» **DIRECTIONS**:
A - In the parody song, what do the dancers use in place of canes and top hats?
B - From the parody song, copy the passage starting at "Sung by Frodo, Sam" and ending at "(All—indicating Frodo.)".

» **EXTRACT**:

◆ ◆ ◆

Again deepest apologies to everyone involved in any capacity with the creation of Lord of the Rings and A Chorus Line. I am not worthy.

So, without further ado, here is....

A Chorus Ring

"ONE"
Sung by Frodo, Sam and Company.

(Imagine two kick lines: Aragorn, Gandalf, Legolas & Boromir in the back, and Merry, Pippin & Gimli in front, with Frodo & Sam downstage center. Instead of canes and top hats, they’re dancing with swords and helms.)

(All—indicating Frodo.)
ONE
Ringular sensation,
Ev’ry little step he takes.

ONE
Thrilling combination:
The Fellowship ‘til it breaks.

One quest Galadriel says no one else can do,

(Frodo to Sam)
I know we’ll make it to Mordor with You Know Who!

(Fellowship & Sam to Frodo)
ONE
Moment in its presence, and you can expect the worst.
For the Ring is evil—curs’d! So run, son.

(Frodo)
Ooh! Cry!
Nazgul’s flying higher!
Can I
Throw it in the fire?

(All)
It’s the…
ONE!

Respectfully submitted,
KathleenTheCritic

P.S. If anyone with influence ever reads this--I want to write & direct the musical adaptation of LOTR. Have your people call my people. ;-)

◆ ◆ ◆

» **SUPPLIED MATERIAL**:
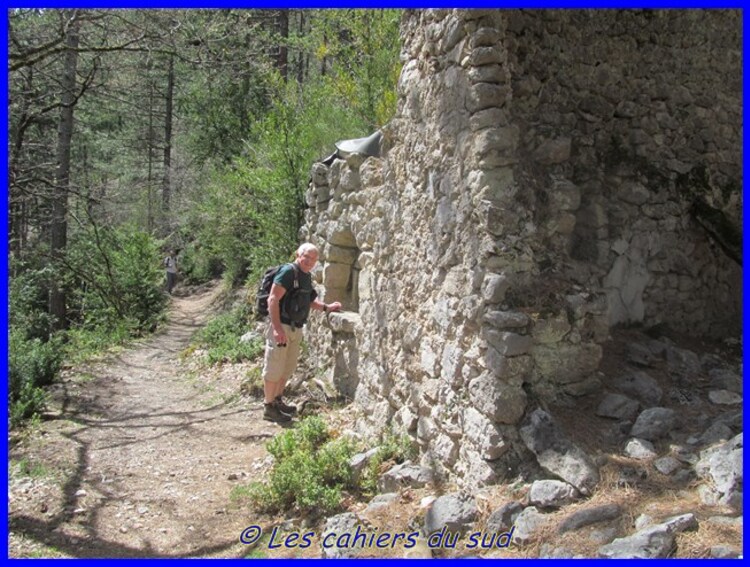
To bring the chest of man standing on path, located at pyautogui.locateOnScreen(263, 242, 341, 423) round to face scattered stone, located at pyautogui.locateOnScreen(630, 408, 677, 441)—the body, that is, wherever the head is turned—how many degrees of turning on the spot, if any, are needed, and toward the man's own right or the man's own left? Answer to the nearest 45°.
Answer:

◆ ◆ ◆

» **OUTPUTS BY TASK**:
A - Swords and helms.

B -
Sung by Frodo, Sam and Company.

(Imagine two kick lines: Aragorn, Gandalf, Legolas & Boromir in the back, and Merry, Pippin & Gimli in front, with Frodo & Sam downstage center. Instead of canes and top hats, they’re dancing with swords and helms.)

(All—indicating Frodo.)